Natural gas is available in abundance, and can offer a solution to the U.S. dependence on foreign oil. With the future of green technology possibly moving in the direction of natural gas, General Motors has announced the finalization of the all new Compressed Natural Gas (CNG)-powered van named the Chevrolet “Express,” as well as a full-size van called the “Savana” for GM’s fleet consumers to have the option of a CNG fuel system.  

GM announced that in May that it would be the first and only automaker to offer a natural gas-powered commercial van. “Our focus from the beginning has been to offer fleet customers a simple ‘check the box’ approach with our CNG Chevrolet Express and Savana vans,” said Brian Small, general manager, GM Fleet and Commercial Operations. “Our robust production process is a key enabler and certainly separates us from any competitive offering.”

GM says the vans will all meet (EPA) and California Air Resources Board (CARB) emission certification requirements, although there are arguments regarding whether or not natural gas is is substantially cleaner than diesel.

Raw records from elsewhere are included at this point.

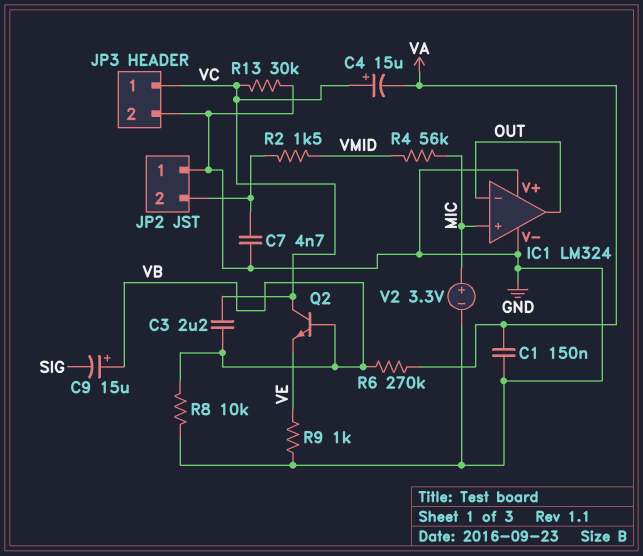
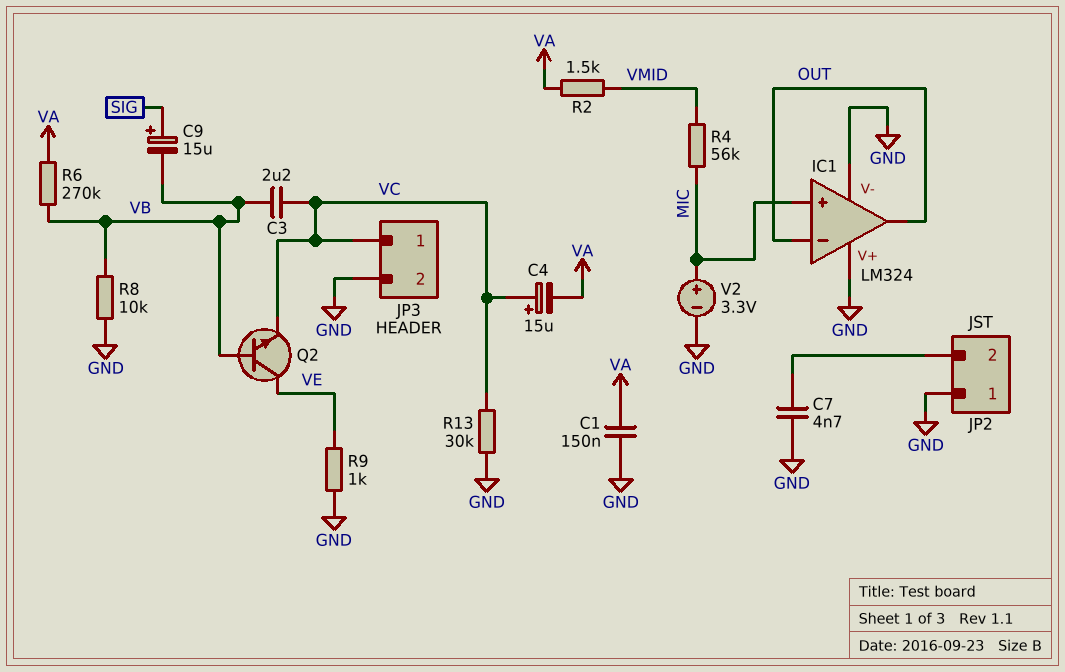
C9: 15uF (plus VB, minus SIG) -> 15uF (plus SIG, minus VB)
Q2: NPN (B VB, C VC, E VE) -> NPN (B VB, C VE, E VC)
R2: 1.5k (JP2/2, VMID) -> 1.5k (VA, VMID)

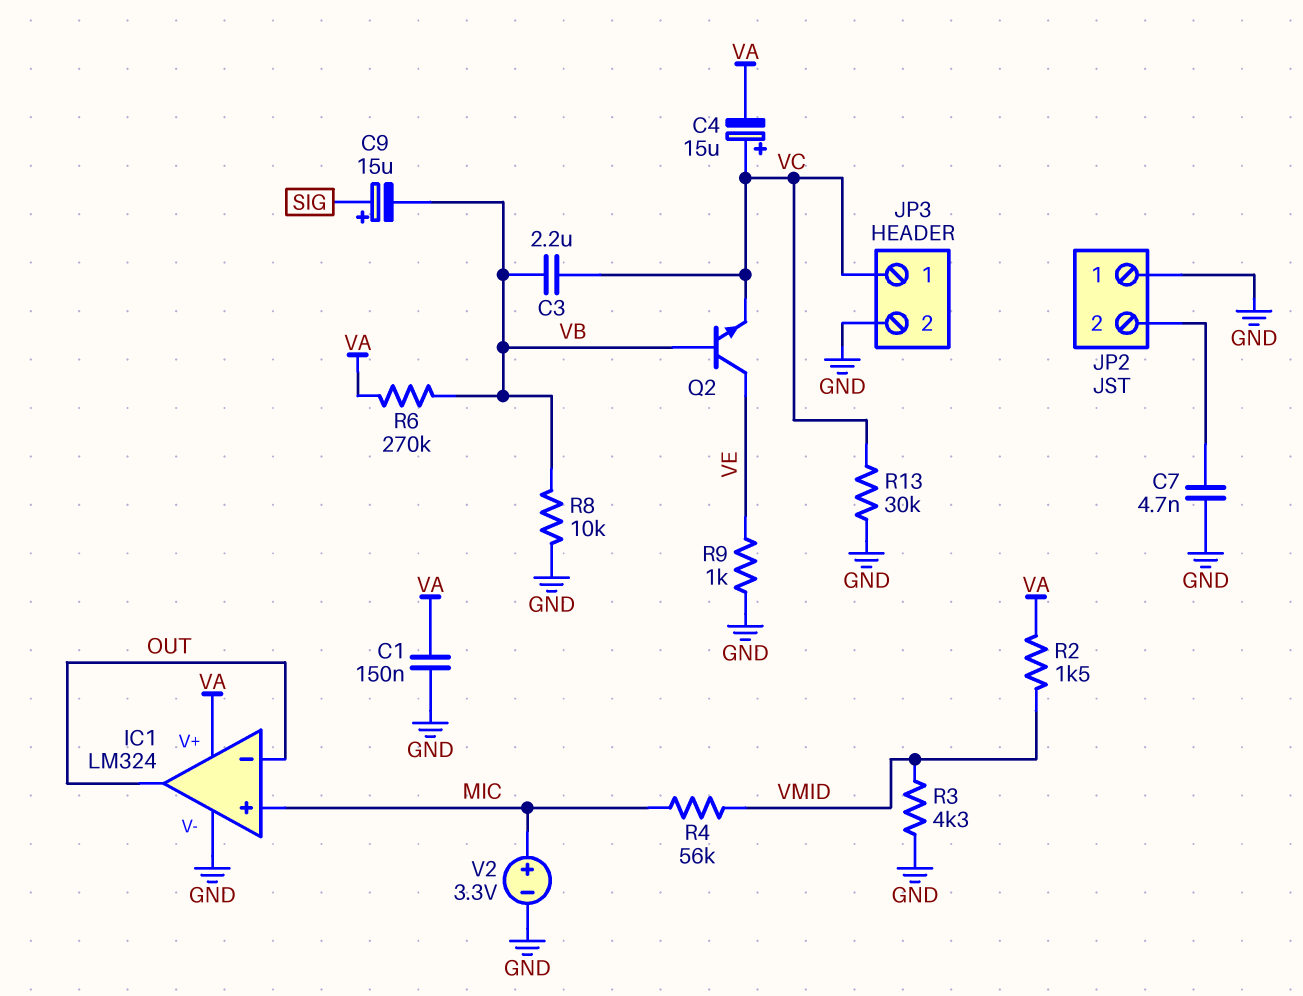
IC1 pin V+: GND -> VA
R3: none -> 4.3k (GND, VMID)

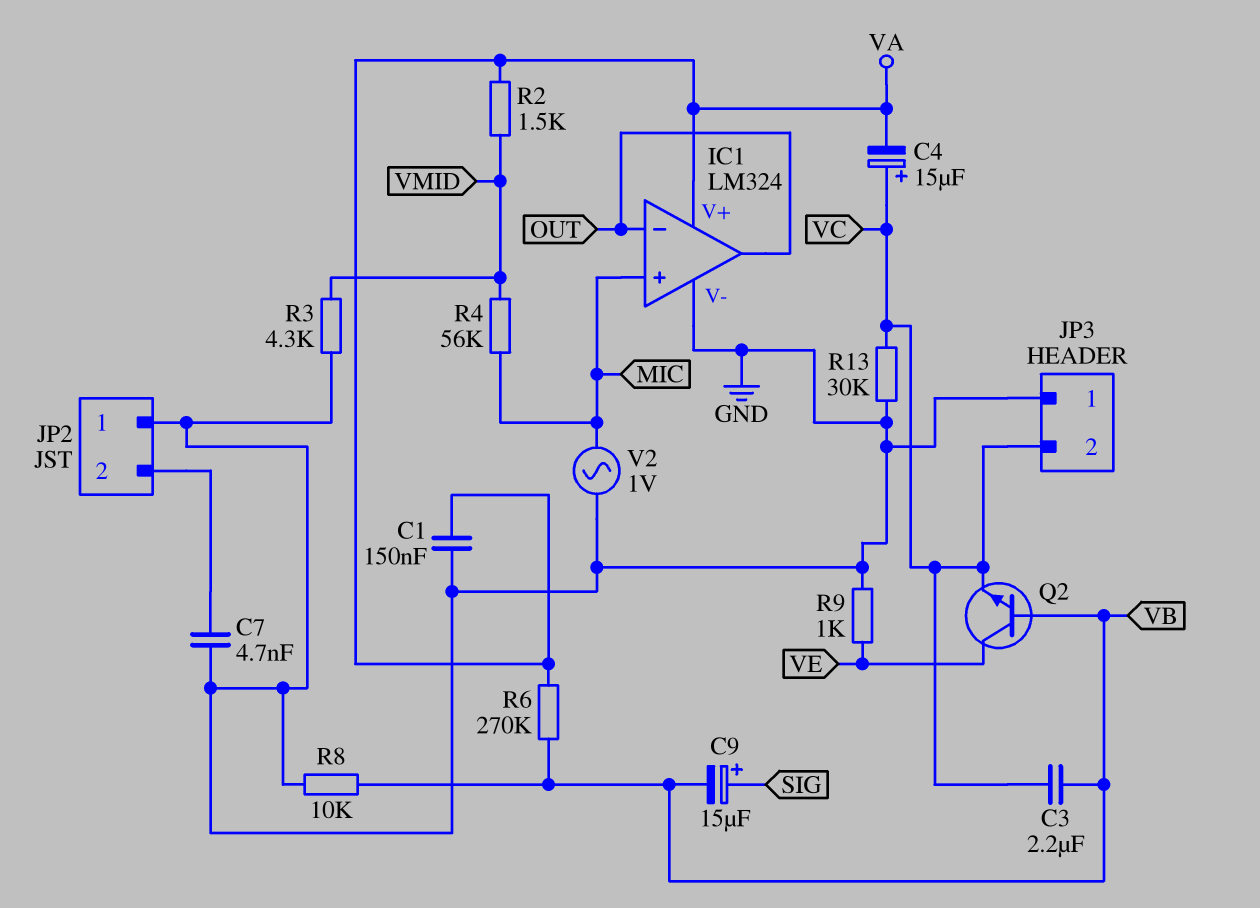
JP3 pin 1: VC -> GND
JP3 pin 2: GND -> VC
V2: 3.3V (plus MIC, minus GND) -> AC 1V (GND, MIC)

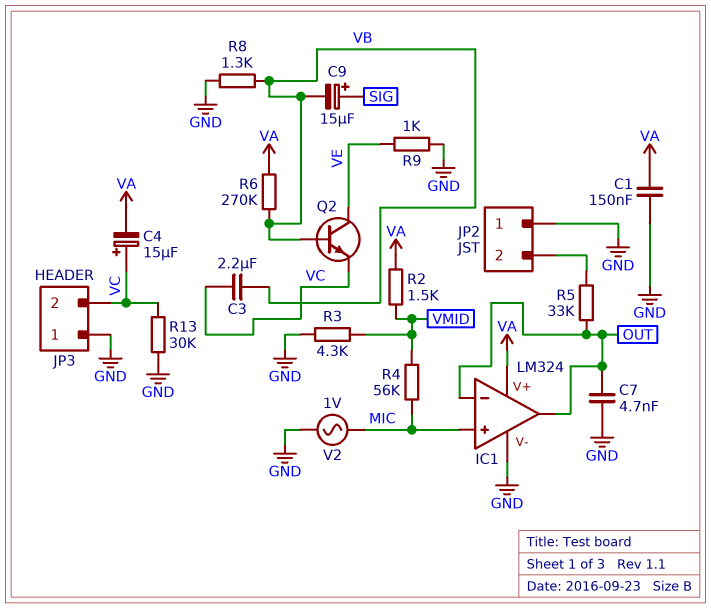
C7: 4.7nF (GND, JP2/2) -> 4.7nF (GND, OUT)
R5: none -> 33k (JP2/2, OUT)
R8: 10k (GND, VB) -> 1.3k (GND, VB)

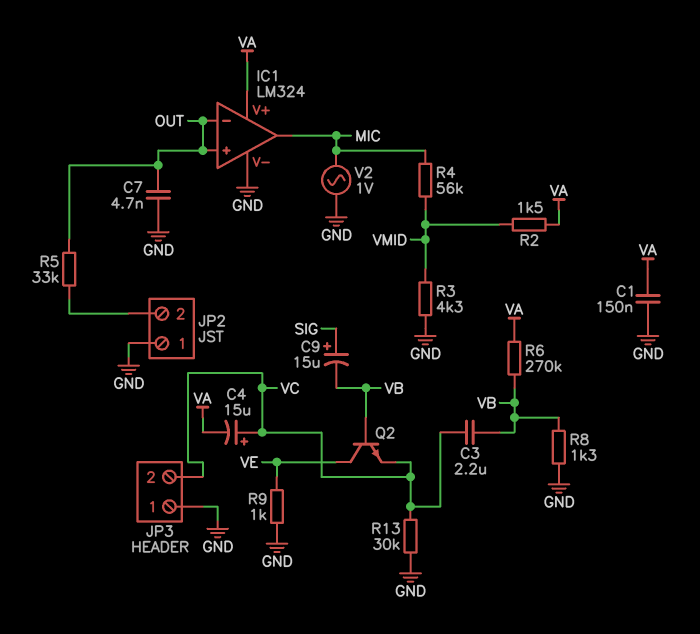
IC1 pin in+: MIC -> OUT
IC1 pin out: OUT -> MIC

Some environmentalists are saying that the reports stating resulting in the emission of about 25 percent less greenhouse gas are false, but for now, GM plans to capitalize on the 25% less emissions.

The Vortec 6.0L V8 engine will be utilized in the Savana. GM engineers modified the vehicle to improve wear and durability. The engines will then be put into the Chevrolet Express and GMC Savana vans at GM’s Wentzville, Missouri plant. GM has selected an alternative fuel conservation company, Productive Concepts (PCI), to be part of the production team for the Chevrolet Savana and Express to integrate the CNG fuel system with the Vortec at its facility in Union City, Indiana.
Once the CNG system is integrated into the vans, they can be shipped to specialty vehicle manufacturers to have commercial equipment added, or directly to GM dealers. The Savana is projected to be available in the fall of 2010, so while the jury is still out on the safety of natural gas, it seems that final emissions testing and evaluation of enviromental effects of natural gas vehicles can be conducted on real life automobiles on the road.